The lead amendment defines a pensions dashboard. It would require the single financial guidance body to provide for the public a pensions dashboard as part of its pension guidance function.

The idea of a pensions dashboard as a one-stop shop, enabling people to look at their pension scheme assets in one place, has been considered for a long time. We should have introduced one years ago. Many people across the country have very little idea of the value of their pension schemes—they may be in multiple schemes, and as a result they may have no idea what the returns might be. Pensions are a grey area for millions of people who believe they do not need to worry about it in the here and now, and that they will be able to deal with it when the time comes, but that is simply not the best or the most productive approach.

If someone has a solid awareness of the state their pension schemes, they have a much better insight into their future earnings after they retire, and they know whether they should put more—or perhaps, on occasion, less—money into their pension pot now. Crucially, this is about getting people to look forward and save for the future. A person moving jobs may have up to 11 small pension pots—that was the case for somebody I encountered recently—but perhaps only one provider has up-to-date details about them.

Government policy needs to be clear about whether and how the use of the dashboard can measurably reduce the small pots problem, and improve the position of savers whose funds are sitting in legacy products that offer poor value. We should introduce a pensions dashboard as a single public service dashboard overseen and hosted by the new single financial guidance body. It should be a safe viewing place, where an individual can see all the necessary information on their state and other pensions savings.

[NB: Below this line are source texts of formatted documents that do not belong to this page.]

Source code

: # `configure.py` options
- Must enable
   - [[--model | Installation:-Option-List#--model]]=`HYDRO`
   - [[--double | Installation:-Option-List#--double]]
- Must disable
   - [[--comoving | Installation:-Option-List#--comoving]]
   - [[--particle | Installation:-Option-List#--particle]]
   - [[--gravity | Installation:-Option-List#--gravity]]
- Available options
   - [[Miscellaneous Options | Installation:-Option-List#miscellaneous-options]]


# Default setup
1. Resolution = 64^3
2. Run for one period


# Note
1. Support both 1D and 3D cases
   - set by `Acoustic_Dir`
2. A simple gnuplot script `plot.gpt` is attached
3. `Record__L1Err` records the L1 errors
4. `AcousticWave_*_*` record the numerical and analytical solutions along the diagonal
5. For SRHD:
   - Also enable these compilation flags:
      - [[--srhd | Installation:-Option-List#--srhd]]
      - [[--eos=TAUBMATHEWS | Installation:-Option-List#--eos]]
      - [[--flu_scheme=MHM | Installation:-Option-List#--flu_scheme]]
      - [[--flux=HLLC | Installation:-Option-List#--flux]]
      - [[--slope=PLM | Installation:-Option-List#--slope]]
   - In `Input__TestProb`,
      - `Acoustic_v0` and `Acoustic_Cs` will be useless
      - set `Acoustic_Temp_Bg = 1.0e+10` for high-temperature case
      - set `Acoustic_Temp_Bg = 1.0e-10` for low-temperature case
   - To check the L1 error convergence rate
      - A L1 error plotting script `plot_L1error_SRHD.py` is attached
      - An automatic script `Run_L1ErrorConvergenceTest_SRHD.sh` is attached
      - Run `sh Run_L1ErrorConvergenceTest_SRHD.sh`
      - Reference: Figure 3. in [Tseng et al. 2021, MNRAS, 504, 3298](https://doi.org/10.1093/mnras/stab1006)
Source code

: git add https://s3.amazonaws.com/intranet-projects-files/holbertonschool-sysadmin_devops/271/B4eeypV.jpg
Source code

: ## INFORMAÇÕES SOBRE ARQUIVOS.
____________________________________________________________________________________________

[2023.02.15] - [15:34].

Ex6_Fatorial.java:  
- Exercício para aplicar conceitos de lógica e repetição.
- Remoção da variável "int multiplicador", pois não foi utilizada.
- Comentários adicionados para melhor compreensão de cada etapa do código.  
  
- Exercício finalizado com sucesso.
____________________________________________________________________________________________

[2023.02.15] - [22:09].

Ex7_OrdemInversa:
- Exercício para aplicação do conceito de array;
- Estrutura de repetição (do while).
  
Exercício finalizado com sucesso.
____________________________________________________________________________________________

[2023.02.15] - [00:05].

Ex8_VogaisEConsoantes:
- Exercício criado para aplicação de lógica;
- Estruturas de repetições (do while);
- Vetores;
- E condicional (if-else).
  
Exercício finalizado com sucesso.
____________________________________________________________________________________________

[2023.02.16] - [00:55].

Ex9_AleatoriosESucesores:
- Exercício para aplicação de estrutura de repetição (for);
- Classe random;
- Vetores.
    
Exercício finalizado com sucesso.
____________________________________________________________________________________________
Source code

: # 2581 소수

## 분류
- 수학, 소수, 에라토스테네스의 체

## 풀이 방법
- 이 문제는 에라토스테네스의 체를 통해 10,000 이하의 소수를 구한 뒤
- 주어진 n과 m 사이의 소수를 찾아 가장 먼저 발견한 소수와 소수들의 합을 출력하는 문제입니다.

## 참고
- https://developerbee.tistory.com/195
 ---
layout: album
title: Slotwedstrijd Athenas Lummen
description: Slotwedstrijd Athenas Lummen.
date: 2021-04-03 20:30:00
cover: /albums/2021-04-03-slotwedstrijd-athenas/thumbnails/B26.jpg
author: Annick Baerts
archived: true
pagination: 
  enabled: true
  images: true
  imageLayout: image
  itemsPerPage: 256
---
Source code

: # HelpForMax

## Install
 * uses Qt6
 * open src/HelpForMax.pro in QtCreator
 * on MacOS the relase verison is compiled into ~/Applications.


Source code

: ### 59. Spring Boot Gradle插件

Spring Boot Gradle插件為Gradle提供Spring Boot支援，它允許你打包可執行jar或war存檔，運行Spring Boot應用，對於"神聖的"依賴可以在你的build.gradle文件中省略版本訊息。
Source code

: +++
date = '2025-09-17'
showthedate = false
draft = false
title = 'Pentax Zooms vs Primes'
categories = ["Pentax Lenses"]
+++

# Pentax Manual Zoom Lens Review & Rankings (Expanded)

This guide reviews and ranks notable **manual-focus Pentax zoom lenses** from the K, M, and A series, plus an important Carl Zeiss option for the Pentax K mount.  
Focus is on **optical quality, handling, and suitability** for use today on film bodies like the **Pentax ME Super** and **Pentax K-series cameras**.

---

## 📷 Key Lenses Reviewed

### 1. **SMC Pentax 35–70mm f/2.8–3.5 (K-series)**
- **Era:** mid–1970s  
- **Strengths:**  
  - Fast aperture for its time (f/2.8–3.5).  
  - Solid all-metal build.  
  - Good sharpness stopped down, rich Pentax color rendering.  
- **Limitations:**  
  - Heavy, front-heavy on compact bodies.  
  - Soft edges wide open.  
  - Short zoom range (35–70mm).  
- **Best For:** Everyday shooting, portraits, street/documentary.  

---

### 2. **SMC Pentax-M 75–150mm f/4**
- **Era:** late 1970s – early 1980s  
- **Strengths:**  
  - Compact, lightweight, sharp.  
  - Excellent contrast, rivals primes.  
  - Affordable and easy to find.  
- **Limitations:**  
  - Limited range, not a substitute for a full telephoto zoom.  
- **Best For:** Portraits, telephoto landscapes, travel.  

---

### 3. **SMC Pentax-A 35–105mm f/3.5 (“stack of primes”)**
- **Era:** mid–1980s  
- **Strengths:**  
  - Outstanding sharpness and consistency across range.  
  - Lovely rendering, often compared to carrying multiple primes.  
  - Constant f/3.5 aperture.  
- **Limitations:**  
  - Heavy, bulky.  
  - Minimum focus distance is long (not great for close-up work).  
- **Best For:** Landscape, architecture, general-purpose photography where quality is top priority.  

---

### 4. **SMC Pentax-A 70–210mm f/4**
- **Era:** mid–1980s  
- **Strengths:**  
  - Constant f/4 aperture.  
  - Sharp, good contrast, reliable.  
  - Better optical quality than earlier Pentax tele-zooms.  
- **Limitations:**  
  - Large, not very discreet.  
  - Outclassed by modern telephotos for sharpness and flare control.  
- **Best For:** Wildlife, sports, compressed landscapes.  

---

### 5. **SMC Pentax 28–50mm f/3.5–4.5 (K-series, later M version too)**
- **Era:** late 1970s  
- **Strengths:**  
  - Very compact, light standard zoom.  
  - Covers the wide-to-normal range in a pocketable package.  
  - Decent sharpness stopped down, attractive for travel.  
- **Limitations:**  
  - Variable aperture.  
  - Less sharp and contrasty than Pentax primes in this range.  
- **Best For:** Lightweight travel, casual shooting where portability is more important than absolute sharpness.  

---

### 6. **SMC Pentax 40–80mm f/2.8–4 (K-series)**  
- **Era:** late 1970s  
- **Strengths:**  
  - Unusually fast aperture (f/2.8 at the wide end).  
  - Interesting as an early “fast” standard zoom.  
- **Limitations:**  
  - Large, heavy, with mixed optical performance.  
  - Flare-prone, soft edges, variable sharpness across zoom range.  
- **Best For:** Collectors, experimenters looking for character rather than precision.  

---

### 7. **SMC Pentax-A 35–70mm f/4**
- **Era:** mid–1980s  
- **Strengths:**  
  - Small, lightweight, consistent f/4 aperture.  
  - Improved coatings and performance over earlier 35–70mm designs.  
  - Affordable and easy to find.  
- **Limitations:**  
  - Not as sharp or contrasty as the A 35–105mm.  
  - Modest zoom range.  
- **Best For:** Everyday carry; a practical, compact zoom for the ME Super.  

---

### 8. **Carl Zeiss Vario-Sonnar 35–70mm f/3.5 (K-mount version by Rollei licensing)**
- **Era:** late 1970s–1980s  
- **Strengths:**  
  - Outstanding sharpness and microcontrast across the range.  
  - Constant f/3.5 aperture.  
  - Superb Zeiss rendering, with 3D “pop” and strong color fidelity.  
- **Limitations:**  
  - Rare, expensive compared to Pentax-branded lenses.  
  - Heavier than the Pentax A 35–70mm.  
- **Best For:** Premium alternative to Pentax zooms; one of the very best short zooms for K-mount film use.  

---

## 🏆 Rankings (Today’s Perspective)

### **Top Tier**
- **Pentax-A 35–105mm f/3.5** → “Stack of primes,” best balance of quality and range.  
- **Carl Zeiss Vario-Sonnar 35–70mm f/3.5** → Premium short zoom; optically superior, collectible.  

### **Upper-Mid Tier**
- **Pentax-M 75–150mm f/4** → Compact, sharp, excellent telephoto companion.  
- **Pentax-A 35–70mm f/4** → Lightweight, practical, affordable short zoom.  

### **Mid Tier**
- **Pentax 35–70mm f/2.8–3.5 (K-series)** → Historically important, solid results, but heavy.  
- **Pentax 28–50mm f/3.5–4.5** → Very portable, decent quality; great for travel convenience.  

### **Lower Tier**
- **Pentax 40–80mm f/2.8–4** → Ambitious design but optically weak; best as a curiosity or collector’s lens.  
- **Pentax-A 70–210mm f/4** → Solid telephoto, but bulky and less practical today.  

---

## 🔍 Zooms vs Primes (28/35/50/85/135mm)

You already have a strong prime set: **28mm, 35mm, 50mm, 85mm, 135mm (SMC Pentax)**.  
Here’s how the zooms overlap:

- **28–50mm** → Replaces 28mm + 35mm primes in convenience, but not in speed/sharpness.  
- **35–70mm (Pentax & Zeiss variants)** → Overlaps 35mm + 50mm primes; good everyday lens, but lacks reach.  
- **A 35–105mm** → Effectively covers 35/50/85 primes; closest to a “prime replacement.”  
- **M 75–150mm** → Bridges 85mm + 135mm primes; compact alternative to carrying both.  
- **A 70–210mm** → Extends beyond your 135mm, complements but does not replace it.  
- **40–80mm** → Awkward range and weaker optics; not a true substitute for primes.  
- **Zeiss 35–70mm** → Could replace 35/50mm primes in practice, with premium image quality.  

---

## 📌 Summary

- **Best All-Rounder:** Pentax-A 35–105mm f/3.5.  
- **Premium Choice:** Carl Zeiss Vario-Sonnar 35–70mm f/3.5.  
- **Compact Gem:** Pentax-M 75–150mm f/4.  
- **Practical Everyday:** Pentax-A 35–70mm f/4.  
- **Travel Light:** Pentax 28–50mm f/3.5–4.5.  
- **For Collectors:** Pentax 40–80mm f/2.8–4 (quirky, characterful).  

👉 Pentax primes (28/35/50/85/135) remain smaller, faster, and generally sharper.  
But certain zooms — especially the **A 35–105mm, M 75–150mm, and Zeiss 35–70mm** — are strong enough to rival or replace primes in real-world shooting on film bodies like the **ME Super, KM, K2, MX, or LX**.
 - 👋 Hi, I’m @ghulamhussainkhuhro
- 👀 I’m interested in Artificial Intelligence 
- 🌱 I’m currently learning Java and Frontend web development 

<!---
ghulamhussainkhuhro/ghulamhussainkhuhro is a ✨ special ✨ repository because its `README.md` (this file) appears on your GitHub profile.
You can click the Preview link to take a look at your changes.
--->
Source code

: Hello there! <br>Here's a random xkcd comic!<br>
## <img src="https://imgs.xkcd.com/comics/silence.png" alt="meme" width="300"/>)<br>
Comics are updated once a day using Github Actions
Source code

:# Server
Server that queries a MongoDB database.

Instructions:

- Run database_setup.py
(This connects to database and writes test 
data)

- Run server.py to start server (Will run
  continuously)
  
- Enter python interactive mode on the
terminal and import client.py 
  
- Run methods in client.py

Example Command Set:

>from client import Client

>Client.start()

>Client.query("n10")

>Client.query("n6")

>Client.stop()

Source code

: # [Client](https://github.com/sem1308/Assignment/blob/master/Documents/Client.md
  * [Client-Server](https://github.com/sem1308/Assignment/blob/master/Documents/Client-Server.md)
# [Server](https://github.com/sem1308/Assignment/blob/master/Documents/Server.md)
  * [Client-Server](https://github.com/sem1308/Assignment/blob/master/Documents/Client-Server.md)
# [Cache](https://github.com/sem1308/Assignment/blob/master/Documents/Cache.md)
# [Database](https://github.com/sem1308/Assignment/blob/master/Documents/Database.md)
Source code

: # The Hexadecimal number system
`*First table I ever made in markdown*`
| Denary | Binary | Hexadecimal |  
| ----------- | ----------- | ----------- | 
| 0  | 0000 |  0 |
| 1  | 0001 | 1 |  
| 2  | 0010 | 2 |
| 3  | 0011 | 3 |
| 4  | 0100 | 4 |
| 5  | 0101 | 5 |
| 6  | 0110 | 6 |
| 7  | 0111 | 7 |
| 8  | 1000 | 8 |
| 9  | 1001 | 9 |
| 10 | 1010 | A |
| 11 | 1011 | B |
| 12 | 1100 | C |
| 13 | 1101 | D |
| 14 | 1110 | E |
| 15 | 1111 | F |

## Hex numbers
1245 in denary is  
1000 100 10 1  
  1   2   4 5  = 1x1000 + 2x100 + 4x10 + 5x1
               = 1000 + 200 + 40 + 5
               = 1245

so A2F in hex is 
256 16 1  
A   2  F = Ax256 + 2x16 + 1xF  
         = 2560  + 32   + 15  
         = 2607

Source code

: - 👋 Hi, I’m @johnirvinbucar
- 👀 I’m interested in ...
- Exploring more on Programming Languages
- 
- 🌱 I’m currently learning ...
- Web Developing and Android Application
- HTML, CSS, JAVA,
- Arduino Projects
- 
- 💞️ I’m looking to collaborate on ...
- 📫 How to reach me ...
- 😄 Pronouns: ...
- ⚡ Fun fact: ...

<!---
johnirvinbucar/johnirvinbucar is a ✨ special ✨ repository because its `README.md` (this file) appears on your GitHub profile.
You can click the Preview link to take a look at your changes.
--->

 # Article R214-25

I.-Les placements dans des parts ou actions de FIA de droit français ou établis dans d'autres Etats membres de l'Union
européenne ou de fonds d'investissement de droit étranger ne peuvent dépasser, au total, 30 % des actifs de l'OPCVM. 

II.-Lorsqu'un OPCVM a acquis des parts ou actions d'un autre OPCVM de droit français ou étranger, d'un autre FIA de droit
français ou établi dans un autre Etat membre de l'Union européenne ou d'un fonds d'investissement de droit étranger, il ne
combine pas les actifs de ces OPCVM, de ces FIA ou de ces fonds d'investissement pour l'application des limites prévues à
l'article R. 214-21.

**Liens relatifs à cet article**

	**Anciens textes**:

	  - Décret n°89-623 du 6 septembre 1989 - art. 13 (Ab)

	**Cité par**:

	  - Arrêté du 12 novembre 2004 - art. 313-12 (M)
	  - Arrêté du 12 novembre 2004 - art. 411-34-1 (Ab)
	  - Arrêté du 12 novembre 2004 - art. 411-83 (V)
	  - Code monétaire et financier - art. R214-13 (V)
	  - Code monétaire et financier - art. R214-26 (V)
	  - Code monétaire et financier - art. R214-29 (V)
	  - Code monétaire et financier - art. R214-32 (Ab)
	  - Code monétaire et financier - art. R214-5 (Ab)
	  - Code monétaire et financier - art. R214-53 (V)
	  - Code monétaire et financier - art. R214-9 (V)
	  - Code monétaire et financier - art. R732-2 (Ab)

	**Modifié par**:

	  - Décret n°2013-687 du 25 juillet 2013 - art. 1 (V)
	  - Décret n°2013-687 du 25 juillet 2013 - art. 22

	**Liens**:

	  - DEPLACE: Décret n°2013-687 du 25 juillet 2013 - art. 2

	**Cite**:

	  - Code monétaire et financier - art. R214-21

Although we did not press the amendment to a vote on Second Reading—indeed, depending on the Minister’s response, we may not do so today—we raised this issue because we urge the Government to look at making it a statutory duty, including for pension providers, to engage with the publicly owned dashboard, and thus to ensure that everyone has a complete picture of their pension situation when using it. The data should only be visible one way. Pension providers should not be able to see an individual’s pension dashboard. They must, however, be obliged to provide data towards it. If the direction of travel is in favour of a pensions dashboard—if that is common ground—the issue of what I describe as a duty to co-operate with the new mechanism is of the highest importance. If the dashboard is to be successful, all providers must release their data into it, although there still are some big, significant questions to be answered about governance, implementation and consumer protection —I would be the first to accept that—before the Government can move to compel all providers to provide the data that the industry is calling for.

Within the dashboard, there should be a pension finder service—an engine that sends out messages to search the records of all providers and schemes to see whether there is a match for the customer’s details. The engine would then collect that data to populate the consumer’s front-end viewing space.

The data of millions would be accessible through the dashboard, so I stress again: high standards, tough regulation and sound governance will be required to ensure that there is no abuse of a mechanism that is absolutely crucial to help people plan for the future. There are problems to be overcome, but a dashboard can make pensions guidance more effective. Individuals would have greater knowledge, which would improve the guidance conversation, with less time spent on working out what people have and more on giving the quality guidance that they need.

The direction of travel is common ground. We ask the Minister to brief the Committee on where the Government’s plans have reached, and I will respond accordingly.